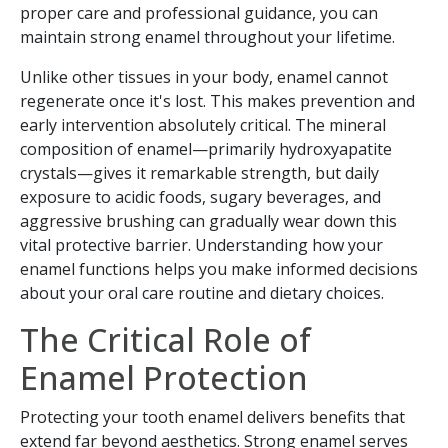
proper care and professional guidance, you can
maintain strong enamel throughout your lifetime.
Unlike other tissues in your body, enamel cannot
regenerate once it's lost. This makes prevention and
early intervention absolutely critical. The mineral
composition of enamel—primarily hydroxyapatite
crystals—gives it remarkable strength, but daily
exposure to acidic foods, sugary beverages, and
aggressive brushing can gradually wear down this
vital protective barrier. Understanding how your
enamel functions helps you make informed decisions
about your oral care routine and dietary choices.
The Critical Role of
Enamel Protection
Protecting your tooth enamel delivers benefits that
extend far beyond aesthetics. Strong enamel serves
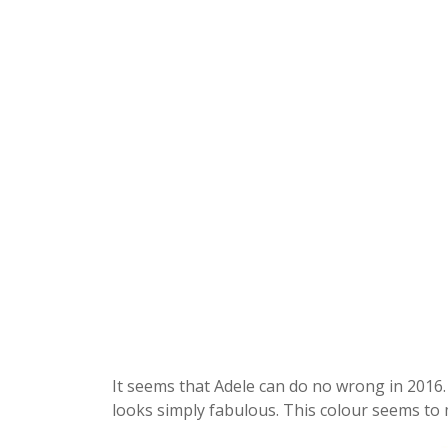
It seems that Adele can do no wrong in 2016. 
looks simply fabulous. This colour seems to 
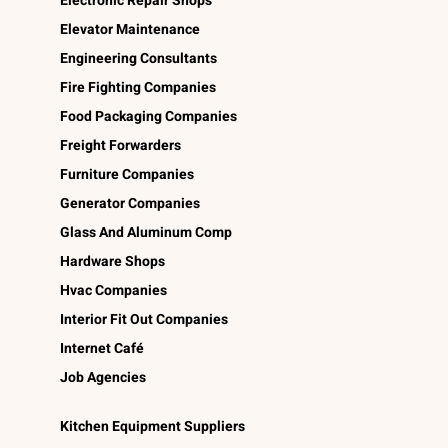
Electronic Repair Shops
Elevator Maintenance
Engineering Consultants
Fire Fighting Companies
Food Packaging Companies
Freight Forwarders
Furniture Companies
Generator Companies
Glass And Aluminum Comp
Hardware Shops
Hvac Companies
Interior Fit Out Companies
Internet Café
Job Agencies
Kitchen Equipment Suppliers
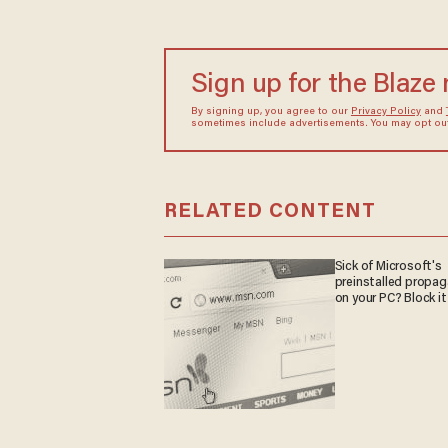
Sign up for the Blaze
By signing up, you agree to our
Privacy Policy
and
sometimes include advertisements. You may opt out 
RELATED CONTENT
Sick of Microsoft's
preinstalled propa
on your PC? Block it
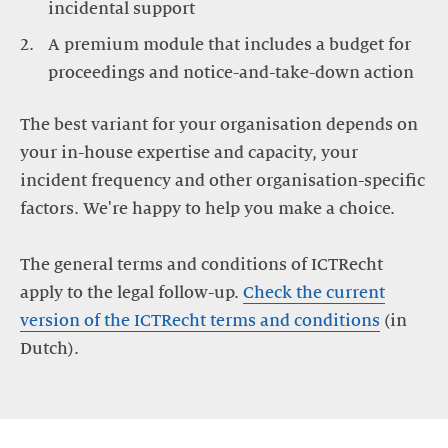
A premium module that includes a budget for
The best variant for your organisation depends on
your in-house expertise and capacity, your
incident frequency and other organisation-specific
factors. We're happy to help you make a choice.
The general terms and conditions of ICTRecht
apply to the legal follow-up.
Check the current
version of the ICTRecht terms and conditions
(in
Dutch).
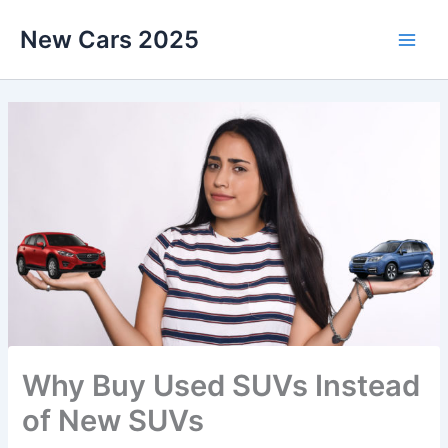
Skip
New Cars 2025
to
content
Why Buy Used SUVs Instead
of New SUVs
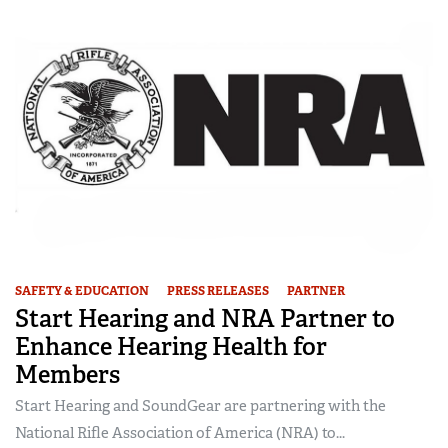
SAFETY & EDUCATION
PRESS RELEASES
PARTNER
Start Hearing and NRA Partner to
Enhance Hearing Health for
Members
Start Hearing and SoundGear are partnering with the
National Rifle Association of America (NRA) to...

◆ ◆ ◆ ◆ ◆

**Prompt**
Begin at the first line of the entries above and return each line exactly, stopping after the line that contains "early intervention absolutely". Pictures do not belong in the copy.

**Reply**
proper care and professional guidance, you can
maintain strong enamel throughout your lifetime.
Unlike other tissues in your body, enamel cannot
regenerate once it's lost. This makes prevention and
early intervention absolutely critical. The mineral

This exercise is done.